— TASK DESCRIPTION —
In the records below, find the line with "Diverse Pathways to Crystal Formation" and repeat exactly every line from it through the line with "seemed to have". Pictures stay out.

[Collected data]
####################
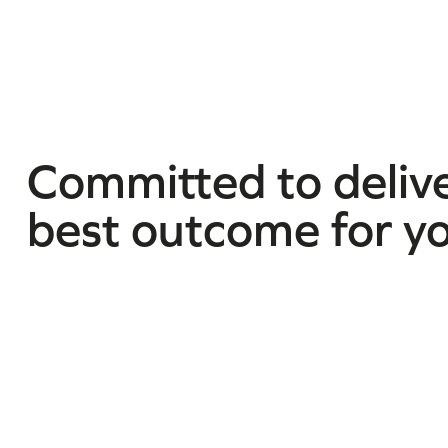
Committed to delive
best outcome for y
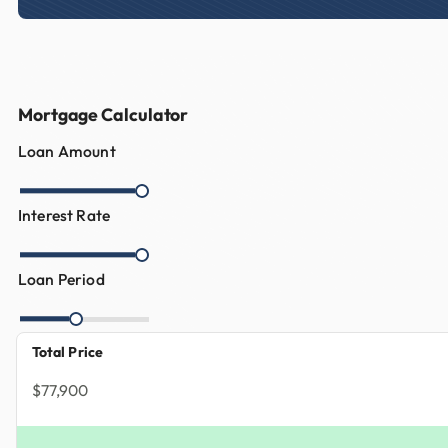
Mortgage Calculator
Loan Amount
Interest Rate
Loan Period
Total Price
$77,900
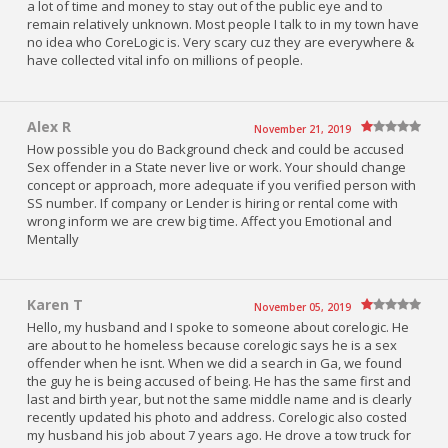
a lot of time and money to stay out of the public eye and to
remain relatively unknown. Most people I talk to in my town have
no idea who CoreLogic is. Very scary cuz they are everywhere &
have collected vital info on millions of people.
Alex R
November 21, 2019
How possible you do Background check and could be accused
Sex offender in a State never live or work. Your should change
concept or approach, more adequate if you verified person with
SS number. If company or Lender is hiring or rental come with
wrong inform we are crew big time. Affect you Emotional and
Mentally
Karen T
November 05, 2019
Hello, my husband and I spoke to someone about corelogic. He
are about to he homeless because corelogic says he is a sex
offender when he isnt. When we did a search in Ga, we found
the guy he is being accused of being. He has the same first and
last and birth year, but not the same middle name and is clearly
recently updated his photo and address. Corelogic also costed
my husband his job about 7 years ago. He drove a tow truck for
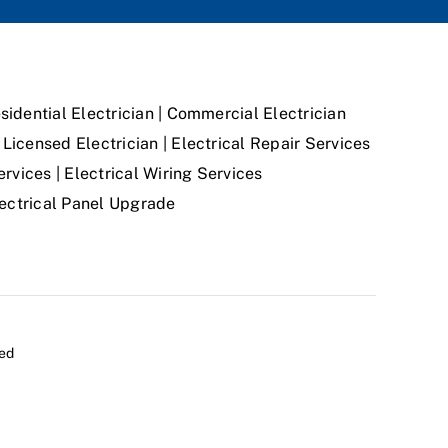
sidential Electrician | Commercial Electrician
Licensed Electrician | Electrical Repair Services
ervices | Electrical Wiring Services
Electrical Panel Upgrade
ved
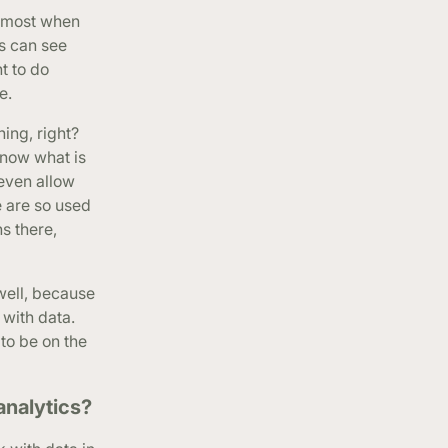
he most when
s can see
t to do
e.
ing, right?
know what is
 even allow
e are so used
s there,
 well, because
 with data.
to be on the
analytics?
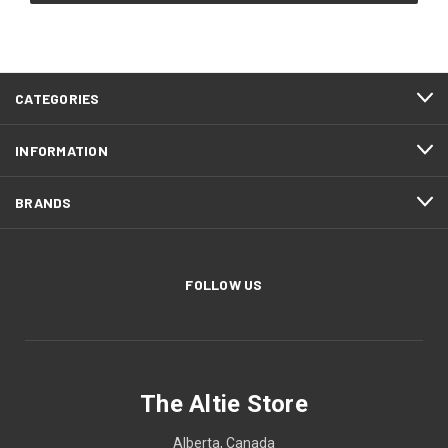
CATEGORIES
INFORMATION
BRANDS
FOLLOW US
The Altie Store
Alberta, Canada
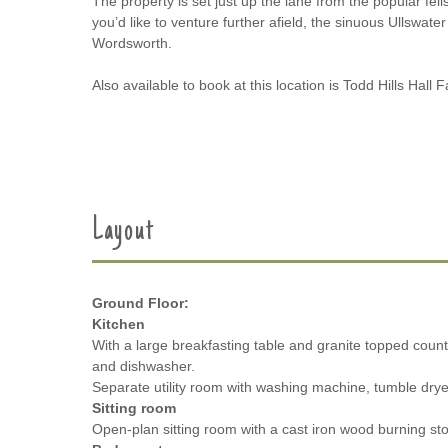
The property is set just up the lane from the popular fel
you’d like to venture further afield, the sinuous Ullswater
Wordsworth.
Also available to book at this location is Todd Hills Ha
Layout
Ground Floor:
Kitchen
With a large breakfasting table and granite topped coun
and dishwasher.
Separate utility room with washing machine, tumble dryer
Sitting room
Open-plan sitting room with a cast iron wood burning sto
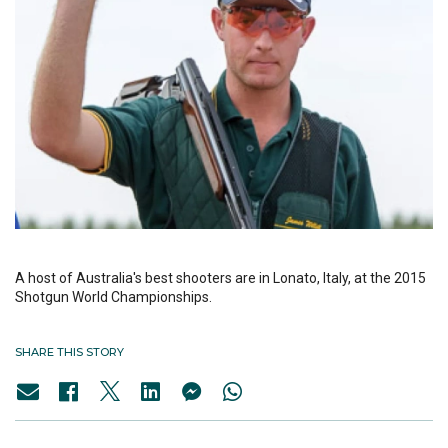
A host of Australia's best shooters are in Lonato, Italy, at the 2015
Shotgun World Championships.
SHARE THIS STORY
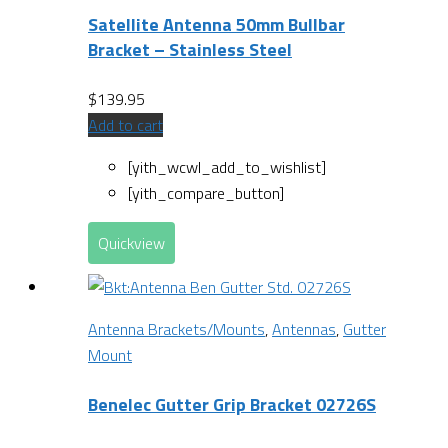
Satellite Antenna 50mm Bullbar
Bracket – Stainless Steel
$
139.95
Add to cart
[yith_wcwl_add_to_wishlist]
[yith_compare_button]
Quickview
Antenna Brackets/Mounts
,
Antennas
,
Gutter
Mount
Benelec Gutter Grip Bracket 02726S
####################
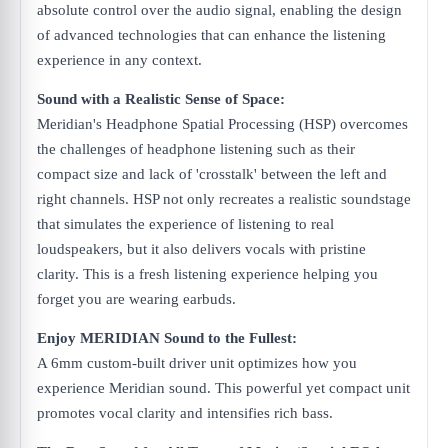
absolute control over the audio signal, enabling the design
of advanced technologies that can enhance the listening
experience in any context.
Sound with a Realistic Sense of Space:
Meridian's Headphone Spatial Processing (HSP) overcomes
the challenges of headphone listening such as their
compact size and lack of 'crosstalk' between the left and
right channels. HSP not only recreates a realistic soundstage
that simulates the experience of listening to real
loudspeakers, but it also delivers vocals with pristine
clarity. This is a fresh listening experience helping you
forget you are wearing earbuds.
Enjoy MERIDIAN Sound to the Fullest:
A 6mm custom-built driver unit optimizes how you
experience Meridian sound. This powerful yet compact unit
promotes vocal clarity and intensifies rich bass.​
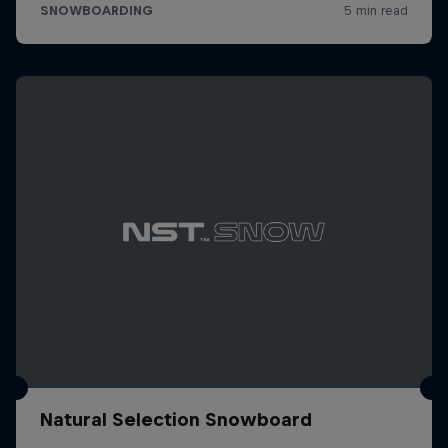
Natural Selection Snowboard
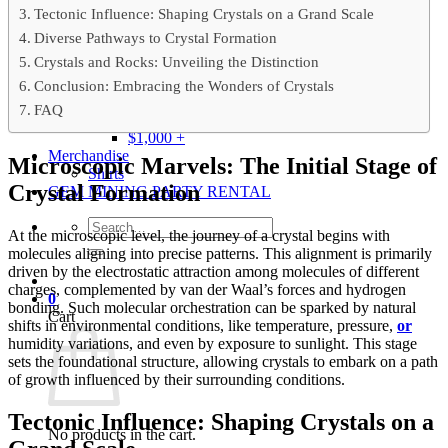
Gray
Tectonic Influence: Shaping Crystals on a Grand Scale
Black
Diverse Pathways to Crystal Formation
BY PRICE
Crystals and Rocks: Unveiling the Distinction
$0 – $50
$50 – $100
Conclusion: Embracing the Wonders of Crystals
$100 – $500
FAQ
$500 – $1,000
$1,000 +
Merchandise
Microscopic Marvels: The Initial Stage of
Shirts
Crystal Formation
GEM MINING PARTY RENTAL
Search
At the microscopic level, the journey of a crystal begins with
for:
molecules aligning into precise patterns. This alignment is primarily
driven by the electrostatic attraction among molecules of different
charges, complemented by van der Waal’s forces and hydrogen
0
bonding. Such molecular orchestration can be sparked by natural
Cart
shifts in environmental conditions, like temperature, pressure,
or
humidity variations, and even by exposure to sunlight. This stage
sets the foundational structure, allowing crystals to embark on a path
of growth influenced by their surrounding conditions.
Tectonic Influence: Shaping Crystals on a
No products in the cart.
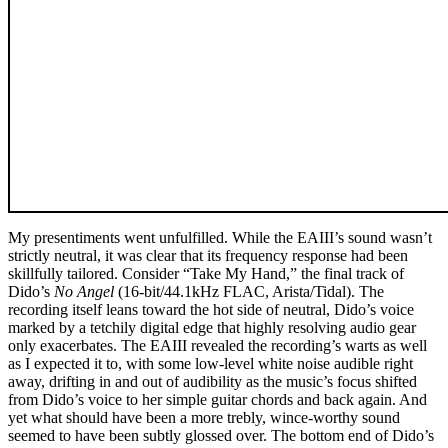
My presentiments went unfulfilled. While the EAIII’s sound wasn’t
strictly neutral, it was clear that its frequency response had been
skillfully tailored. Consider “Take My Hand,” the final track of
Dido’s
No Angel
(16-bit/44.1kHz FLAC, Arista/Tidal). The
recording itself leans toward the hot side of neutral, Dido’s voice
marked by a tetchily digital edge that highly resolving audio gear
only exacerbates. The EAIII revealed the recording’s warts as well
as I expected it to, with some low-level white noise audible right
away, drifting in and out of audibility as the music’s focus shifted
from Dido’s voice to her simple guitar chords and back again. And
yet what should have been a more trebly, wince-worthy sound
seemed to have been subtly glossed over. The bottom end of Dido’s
####################
— SOLUTION FOR THIS EXERCISE —
Diverse Pathways to Crystal Formation
BY PRICE
Crystals and Rocks: Unveiling the Distinction
$0 – $50
$50 – $100
Conclusion: Embracing the Wonders of Crystals
$100 – $500
FAQ
$500 – $1,000
$1,000 +
Merchandise
Microscopic Marvels: The Initial Stage of
Shirts
Crystal Formation
GEM MINING PARTY RENTAL
Search
At the microscopic level, the journey of a crystal begins with
for:
molecules aligning into precise patterns. This alignment is primarily
driven by the electrostatic attraction among molecules of different
charges, complemented by van der Waal’s forces and hydrogen
0
bonding. Such molecular orchestration can be sparked by natural
Cart
shifts in environmental conditions, like temperature, pressure,
or
humidity variations, and even by exposure to sunlight. This stage
sets the foundational structure, allowing crystals to embark on a path
of growth influenced by their surrounding conditions.
Tectonic Influence: Shaping Crystals on a
No products in the cart.
My presentiments went unfulfilled. While the EAIII’s sound wasn’t
strictly neutral, it was clear that its frequency response had been
skillfully tailored. Consider “Take My Hand,” the final track of
Dido’s
No Angel
(16-bit/44.1kHz FLAC, Arista/Tidal). The
recording itself leans toward the hot side of neutral, Dido’s voice
marked by a tetchily digital edge that highly resolving audio gear
only exacerbates. The EAIII revealed the recording’s warts as well
as I expected it to, with some low-level white noise audible right
away, drifting in and out of audibility as the music’s focus shifted
from Dido’s voice to her simple guitar chords and back again. And
yet what should have been a more trebly, wince-worthy sound
seemed to have been subtly glossed over. The bottom end of Dido’s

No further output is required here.